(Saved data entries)
▽

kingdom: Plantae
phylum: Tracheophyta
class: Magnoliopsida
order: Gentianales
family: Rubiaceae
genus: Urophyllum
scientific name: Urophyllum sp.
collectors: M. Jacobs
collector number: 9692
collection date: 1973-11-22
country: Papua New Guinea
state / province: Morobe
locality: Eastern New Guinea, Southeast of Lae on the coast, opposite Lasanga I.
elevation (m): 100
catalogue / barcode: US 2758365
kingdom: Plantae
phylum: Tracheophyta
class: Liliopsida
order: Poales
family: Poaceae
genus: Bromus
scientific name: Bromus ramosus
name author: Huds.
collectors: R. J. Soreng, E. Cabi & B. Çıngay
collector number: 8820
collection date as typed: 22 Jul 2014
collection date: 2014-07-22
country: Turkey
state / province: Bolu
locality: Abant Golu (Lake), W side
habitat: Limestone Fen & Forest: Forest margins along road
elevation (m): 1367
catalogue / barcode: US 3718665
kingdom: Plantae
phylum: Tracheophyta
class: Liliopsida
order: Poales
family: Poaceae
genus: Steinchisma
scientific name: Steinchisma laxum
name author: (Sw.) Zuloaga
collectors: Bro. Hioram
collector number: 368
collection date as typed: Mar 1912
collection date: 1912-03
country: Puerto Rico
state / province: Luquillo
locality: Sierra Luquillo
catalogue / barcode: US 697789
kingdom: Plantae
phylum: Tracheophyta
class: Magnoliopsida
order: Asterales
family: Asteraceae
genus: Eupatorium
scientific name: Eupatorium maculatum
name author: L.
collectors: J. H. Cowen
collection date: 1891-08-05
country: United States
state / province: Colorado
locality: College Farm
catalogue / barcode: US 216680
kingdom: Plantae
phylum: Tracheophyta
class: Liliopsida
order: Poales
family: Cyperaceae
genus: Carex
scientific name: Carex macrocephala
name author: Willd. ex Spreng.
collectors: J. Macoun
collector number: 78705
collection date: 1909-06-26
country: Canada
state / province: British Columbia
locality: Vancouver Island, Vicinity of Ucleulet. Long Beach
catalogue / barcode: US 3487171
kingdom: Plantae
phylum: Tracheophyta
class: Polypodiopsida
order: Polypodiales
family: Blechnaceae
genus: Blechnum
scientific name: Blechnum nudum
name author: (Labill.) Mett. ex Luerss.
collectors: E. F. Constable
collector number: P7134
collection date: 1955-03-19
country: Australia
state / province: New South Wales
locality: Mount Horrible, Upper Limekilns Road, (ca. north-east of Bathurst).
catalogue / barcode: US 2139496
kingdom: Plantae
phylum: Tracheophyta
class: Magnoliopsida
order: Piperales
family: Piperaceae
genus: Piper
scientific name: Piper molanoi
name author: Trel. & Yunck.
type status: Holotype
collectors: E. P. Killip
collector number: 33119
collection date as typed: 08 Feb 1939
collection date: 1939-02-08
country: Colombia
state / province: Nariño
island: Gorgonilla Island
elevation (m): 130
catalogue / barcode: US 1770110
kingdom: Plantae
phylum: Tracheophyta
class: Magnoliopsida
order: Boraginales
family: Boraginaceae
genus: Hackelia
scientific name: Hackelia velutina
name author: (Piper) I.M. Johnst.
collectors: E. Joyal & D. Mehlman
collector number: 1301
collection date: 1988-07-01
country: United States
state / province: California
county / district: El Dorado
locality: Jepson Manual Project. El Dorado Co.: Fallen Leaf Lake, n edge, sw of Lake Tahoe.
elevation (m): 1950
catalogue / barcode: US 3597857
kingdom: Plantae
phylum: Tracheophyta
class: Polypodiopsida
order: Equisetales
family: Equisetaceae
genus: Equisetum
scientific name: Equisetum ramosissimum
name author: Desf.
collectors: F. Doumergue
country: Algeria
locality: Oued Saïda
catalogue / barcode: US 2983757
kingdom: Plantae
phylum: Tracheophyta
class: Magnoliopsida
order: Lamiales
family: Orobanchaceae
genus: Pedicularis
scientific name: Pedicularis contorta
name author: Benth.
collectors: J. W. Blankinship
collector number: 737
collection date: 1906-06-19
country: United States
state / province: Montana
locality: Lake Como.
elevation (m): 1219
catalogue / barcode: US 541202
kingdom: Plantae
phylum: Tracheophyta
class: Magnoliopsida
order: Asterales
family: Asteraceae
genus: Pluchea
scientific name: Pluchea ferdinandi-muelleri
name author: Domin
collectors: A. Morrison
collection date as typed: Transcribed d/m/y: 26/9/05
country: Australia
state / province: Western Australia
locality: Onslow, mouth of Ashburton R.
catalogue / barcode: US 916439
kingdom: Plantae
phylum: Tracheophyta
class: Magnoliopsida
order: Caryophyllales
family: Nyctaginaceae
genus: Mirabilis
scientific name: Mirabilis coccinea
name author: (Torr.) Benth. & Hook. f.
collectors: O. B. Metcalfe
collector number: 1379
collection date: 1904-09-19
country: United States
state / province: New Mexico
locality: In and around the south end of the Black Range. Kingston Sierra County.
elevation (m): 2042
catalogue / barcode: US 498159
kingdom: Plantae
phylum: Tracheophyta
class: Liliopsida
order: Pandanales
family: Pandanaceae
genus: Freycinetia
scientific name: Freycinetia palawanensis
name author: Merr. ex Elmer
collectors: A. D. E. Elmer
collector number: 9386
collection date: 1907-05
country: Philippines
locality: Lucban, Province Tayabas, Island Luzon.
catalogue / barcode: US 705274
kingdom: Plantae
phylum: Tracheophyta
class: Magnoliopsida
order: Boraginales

△

◆ EXERCISE DESCRIPTION ◆
Copy every line of all the items word for word, with no changes.

◆ WRITTEN REPLY ◆
kingdom: Plantae
phylum: Tracheophyta
class: Magnoliopsida
order: Gentianales
family: Rubiaceae
genus: Urophyllum
scientific name: Urophyllum sp.
collectors: M. Jacobs
collector number: 9692
collection date: 1973-11-22
country: Papua New Guinea
state / province: Morobe
locality: Eastern New Guinea, Southeast of Lae on the coast, opposite Lasanga I.
elevation (m): 100
catalogue / barcode: US 2758365
kingdom: Plantae
phylum: Tracheophyta
class: Liliopsida
order: Poales
family: Poaceae
genus: Bromus
scientific name: Bromus ramosus
name author: Huds.
collectors: R. J. Soreng, E. Cabi & B. Çıngay
collector number: 8820
collection date as typed: 22 Jul 2014
collection date: 2014-07-22
country: Turkey
state / province: Bolu
locality: Abant Golu (Lake), W side
habitat: Limestone Fen & Forest: Forest margins along road
elevation (m): 1367
catalogue / barcode: US 3718665
kingdom: Plantae
phylum: Tracheophyta
class: Liliopsida
order: Poales
family: Poaceae
genus: Steinchisma
scientific name: Steinchisma laxum
name author: (Sw.) Zuloaga
collectors: Bro. Hioram
collector number: 368
collection date as typed: Mar 1912
collection date: 1912-03
country: Puerto Rico
state / province: Luquillo
locality: Sierra Luquillo
catalogue / barcode: US 697789
kingdom: Plantae
phylum: Tracheophyta
class: Magnoliopsida
order: Asterales
family: Asteraceae
genus: Eupatorium
scientific name: Eupatorium maculatum
name author: L.
collectors: J. H. Cowen
collection date: 1891-08-05
country: United States
state / province: Colorado
locality: College Farm
catalogue / barcode: US 216680
kingdom: Plantae
phylum: Tracheophyta
class: Liliopsida
order: Poales
family: Cyperaceae
genus: Carex
scientific name: Carex macrocephala
name author: Willd. ex Spreng.
collectors: J. Macoun
collector number: 78705
collection date: 1909-06-26
country: Canada
state / province: British Columbia
locality: Vancouver Island, Vicinity of Ucleulet. Long Beach
catalogue / barcode: US 3487171
kingdom: Plantae
phylum: Tracheophyta
class: Polypodiopsida
order: Polypodiales
family: Blechnaceae
genus: Blechnum
scientific name: Blechnum nudum
name author: (Labill.) Mett. ex Luerss.
collectors: E. F. Constable
collector number: P7134
collection date: 1955-03-19
country: Australia
state / province: New South Wales
locality: Mount Horrible, Upper Limekilns Road, (ca. north-east of Bathurst).
catalogue / barcode: US 2139496
kingdom: Plantae
phylum: Tracheophyta
class: Magnoliopsida
order: Piperales
family: Piperaceae
genus: Piper
scientific name: Piper molanoi
name author: Trel. & Yunck.
type status: Holotype
collectors: E. P. Killip
collector number: 33119
collection date as typed: 08 Feb 1939
collection date: 1939-02-08
country: Colombia
state / province: Nariño
island: Gorgonilla Island
elevation (m): 130
catalogue / barcode: US 1770110
kingdom: Plantae
phylum: Tracheophyta
class: Magnoliopsida
order: Boraginales
family: Boraginaceae
genus: Hackelia
scientific name: Hackelia velutina
name author: (Piper) I.M. Johnst.
collectors: E. Joyal & D. Mehlman
collector number: 1301
collection date: 1988-07-01
country: United States
state / province: California
county / district: El Dorado
locality: Jepson Manual Project. El Dorado Co.: Fallen Leaf Lake, n edge, sw of Lake Tahoe.
elevation (m): 1950
catalogue / barcode: US 3597857
kingdom: Plantae
phylum: Tracheophyta
class: Polypodiopsida
order: Equisetales
family: Equisetaceae
genus: Equisetum
scientific name: Equisetum ramosissimum
name author: Desf.
collectors: F. Doumergue
country: Algeria
locality: Oued Saïda
catalogue / barcode: US 2983757
kingdom: Plantae
phylum: Tracheophyta
class: Magnoliopsida
order: Lamiales
family: Orobanchaceae
genus: Pedicularis
scientific name: Pedicularis contorta
name author: Benth.
collectors: J. W. Blankinship
collector number: 737
collection date: 1906-06-19
country: United States
state / province: Montana
locality: Lake Como.
elevation (m): 1219
catalogue / barcode: US 541202
kingdom: Plantae
phylum: Tracheophyta
class: Magnoliopsida
order: Asterales
family: Asteraceae
genus: Pluchea
scientific name: Pluchea ferdinandi-muelleri
name author: Domin
collectors: A. Morrison
collection date as typed: Transcribed d/m/y: 26/9/05
country: Australia
state / province: Western Australia
locality: Onslow, mouth of Ashburton R.
catalogue / barcode: US 916439
kingdom: Plantae
phylum: Tracheophyta
class: Magnoliopsida
order: Caryophyllales
family: Nyctaginaceae
genus: Mirabilis
scientific name: Mirabilis coccinea
name author: (Torr.) Benth. & Hook. f.
collectors: O. B. Metcalfe
collector number: 1379
collection date: 1904-09-19
country: United States
state / province: New Mexico
locality: In and around the south end of the Black Range. Kingston Sierra County.
elevation (m): 2042
catalogue / barcode: US 498159
kingdom: Plantae
phylum: Tracheophyta
class: Liliopsida
order: Pandanales
family: Pandanaceae
genus: Freycinetia
scientific name: Freycinetia palawanensis
name author: Merr. ex Elmer
collectors: A. D. E. Elmer
collector number: 9386
collection date: 1907-05
country: Philippines
locality: Lucban, Province Tayabas, Island Luzon.
catalogue / barcode: US 705274
kingdom: Plantae
phylum: Tracheophyta
class: Magnoliopsida
order: Boraginales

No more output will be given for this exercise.